New Delhi, January 7: The Bharatiya Janata Party (BJP) today shared some letters of former Prime Minister Jawaharlal Nehru to the famous Somnath Jyotirlinga temple in Gujarat on social media and claimed that Pandit Nehru had hatred for the Somnath temple.
BJP spokesperson Dr Sudhanshu Trivedi on Wednesday quoted Nehru’s letters on X and alleged that in the past, Somnath was plundered by Mohammad Ghazni and Khilji, but in independent India, Pandit Nehru hated Lord Somnath the most. The biggest proof of this is a letter written by Pandit Nehru to Pakistan’s Prime Minister Liaquat Ali Khan on April 21, 1951. In the letter, Nehru addresses him as “Dear Nawabzada” and calls the story of the Somnath gates “completely false.” Pandit Nehru, in a virtual surrender to Liaquat Ali Khan, wrote that nothing like the Somnath Temple was being built.
He asked, “What was Pandit Nehru so afraid of about Liaquat Ali Khan that he was writing to him about the Somnath Temple? Instead of confronting Pakistan’s propaganda or defending India’s civilizational memory, Pandit Nehru chose to appease Pakistan by diminishing Hindu historical symbols and prioritized external appeasement over internal self-confidence. If this was not blind appeasement politics and glorification of the Mughal invaders, what was it?”
He pointed out that Pandit Jawaharlal Nehru did not want the Somnath Temple to be restored. Pandit Nehru had written letters not only to cabinet ministers but even to President Dr Rajendra Prasad and Vice President Dr Sarvepalli Radhakrishnan, questioning the need for the Somnath Temple’s reconstruction and forbidding them from attending the inauguration ceremony. It is also true that Pandit Nehru wrote twice to all Indian Chief Ministers complaining about the construction of the Somnath Temple, writing that it had tarnished India’s image abroad. Furthermore, Pandit Nehru wrote to the country’s Information and Broadcasting Minister, R.R. Diwakar, asking him to minimize coverage of the Somnath Temple’s consecration ceremony, calling it a sham, and even stating that it was damaging India’s image globally.
He also stated that he was unhappy with the President’s participation in the ceremony.
Sudhanshu Trivedi stated that Pandit Nehru wrote to Indian embassies, categorically refusing any assistance to the Somnath Trust, including requests for river water for the consecration ceremony. In a letter to India’s Ambassador to China, K.M. Panikkar, Pandit Nehru openly admitted that he had “tried to minimize” the impact of the President’s visit to the Somnath Temple, clearly indicating that, rather than merely remaining neutral, he deliberately attempted to minimize the significance and discussion surrounding the temple’s inauguration.

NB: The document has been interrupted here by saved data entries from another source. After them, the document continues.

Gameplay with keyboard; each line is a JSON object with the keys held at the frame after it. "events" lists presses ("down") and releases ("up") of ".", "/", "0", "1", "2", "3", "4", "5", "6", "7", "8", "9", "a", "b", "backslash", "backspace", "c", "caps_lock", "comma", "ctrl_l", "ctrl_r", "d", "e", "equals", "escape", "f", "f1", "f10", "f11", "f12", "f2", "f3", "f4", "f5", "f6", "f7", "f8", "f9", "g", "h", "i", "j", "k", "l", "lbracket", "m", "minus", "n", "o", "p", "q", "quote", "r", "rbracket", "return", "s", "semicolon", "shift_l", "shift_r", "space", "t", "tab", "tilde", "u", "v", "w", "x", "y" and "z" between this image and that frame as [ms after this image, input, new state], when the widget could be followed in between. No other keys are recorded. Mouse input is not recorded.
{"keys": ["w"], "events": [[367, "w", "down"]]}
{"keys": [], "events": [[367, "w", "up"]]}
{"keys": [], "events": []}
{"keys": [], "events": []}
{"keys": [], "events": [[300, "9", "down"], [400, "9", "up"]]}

The BJP spokesperson, citing a letter to the Indian Ambassador to Pakistan, stated that Pandit Nehru formally rejected the use of Indus River water for the consecration of the Somnath Temple, conveying through the Foreign Secretary that he did not approve of the request, and ordered that any such requests be pre-approved in the future, allowing the Indian government to distance itself from the ceremony and diminish its symbolic significance.
Trivedi stated that Pandit Nehru also wrote to the Secretary-General and the Foreign Secretary of the Ministry of External Affairs, instructing embassies to ignore any requests for sacred river water from the Somnath Trust, reflecting his clear discomfort with even symbolic expressions of Hindu religious activities. He acknowledged that he had already conveyed his displeasure to both the President and K.M. Munshi.
Pandit Nehru wrote twice to the then Home Minister, C. Rajagopalachari, openly opposing the President’s participation in the inauguration of the Somnath Temple, stating that he “would have preferred” the President to abstain, indicating that he was actively trying to keep the head of state away from a major Hindu civilizational event that he considered politically inconvenient.